-- Exercise brief --
Retyping the data exactly is the task. Include every line.

========================================

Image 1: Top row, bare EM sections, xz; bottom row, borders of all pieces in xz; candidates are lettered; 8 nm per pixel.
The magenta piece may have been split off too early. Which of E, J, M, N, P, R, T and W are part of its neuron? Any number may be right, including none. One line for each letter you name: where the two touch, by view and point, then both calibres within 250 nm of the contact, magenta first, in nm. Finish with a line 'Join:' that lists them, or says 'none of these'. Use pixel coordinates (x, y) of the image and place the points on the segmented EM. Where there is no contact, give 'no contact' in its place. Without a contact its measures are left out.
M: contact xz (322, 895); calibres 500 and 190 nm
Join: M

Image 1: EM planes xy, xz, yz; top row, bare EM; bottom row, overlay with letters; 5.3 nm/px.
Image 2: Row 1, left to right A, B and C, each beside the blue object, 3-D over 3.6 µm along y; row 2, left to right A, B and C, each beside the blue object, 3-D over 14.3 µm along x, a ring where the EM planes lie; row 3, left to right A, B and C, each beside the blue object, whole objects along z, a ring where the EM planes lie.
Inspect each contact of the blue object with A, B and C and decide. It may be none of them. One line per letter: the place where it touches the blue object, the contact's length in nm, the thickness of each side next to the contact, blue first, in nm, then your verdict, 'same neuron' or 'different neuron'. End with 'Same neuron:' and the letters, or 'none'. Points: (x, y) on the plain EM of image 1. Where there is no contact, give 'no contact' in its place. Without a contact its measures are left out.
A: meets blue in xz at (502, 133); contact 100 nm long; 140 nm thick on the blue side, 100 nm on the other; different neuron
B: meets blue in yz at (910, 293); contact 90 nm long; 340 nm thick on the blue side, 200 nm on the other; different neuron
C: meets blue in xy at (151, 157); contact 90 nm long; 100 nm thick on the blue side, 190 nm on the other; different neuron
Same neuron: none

========================================

-- Written response --
Image 1: Top row, bare EM sections, xz; bottom row, borders of all pieces in xz; candidates are lettered; 8 nm per pixel.
The magenta piece may have been split off too early. Which of E, J, M, N, P, R, T and W are part of its neuron? Any number may be right, including none. One line for each letter you name: where the two touch, by view and point, then both calibres within 250 nm of the contact, magenta first, in nm. Finish with a line 'Join:' that lists them, or says 'none of these'. Use pixel coordinates (x, y) of the image and place the points on the segmented EM. Where there is no contact, give 'no contact' in its place. Without a contact its measures are left out.
M: contact xz (322, 895); calibres 500 and 190 nm
Join: M

Image 1: EM planes xy, xz, yz; top row, bare EM; bottom row, overlay with letters; 5.3 nm/px.
Image 2: Row 1, left to right A, B and C, each beside the blue object, 3-D over 3.6 µm along y; row 2, left to right A, B and C, each beside the blue object, 3-D over 14.3 µm along x, a ring where the EM planes lie; row 3, left to right A, B and C, each beside the blue object, whole objects along z, a ring where the EM planes lie.
Inspect each contact of the blue object with A, B and C and decide. It may be none of them. One line per letter: the place where it touches the blue object, the contact's length in nm, the thickness of each side next to the contact, blue first, in nm, then your verdict, 'same neuron' or 'different neuron'. End with 'Same neuron:' and the letters, or 'none'. Points: (x, y) on the plain EM of image 1. Where there is no contact, give 'no contact' in its place. Without a contact its measures are left out.
A: meets blue in xz at (502, 133); contact 100 nm long; 140 nm thick on the blue side, 100 nm on the other; different neuron
B: meets blue in yz at (910, 293); contact 90 nm long; 340 nm thick on the blue side, 200 nm on the other; different neuron
C: meets blue in xy at (151, 157); contact 90 nm long; 100 nm thick on the blue side, 190 nm on the other; different neuron
Same neuron: none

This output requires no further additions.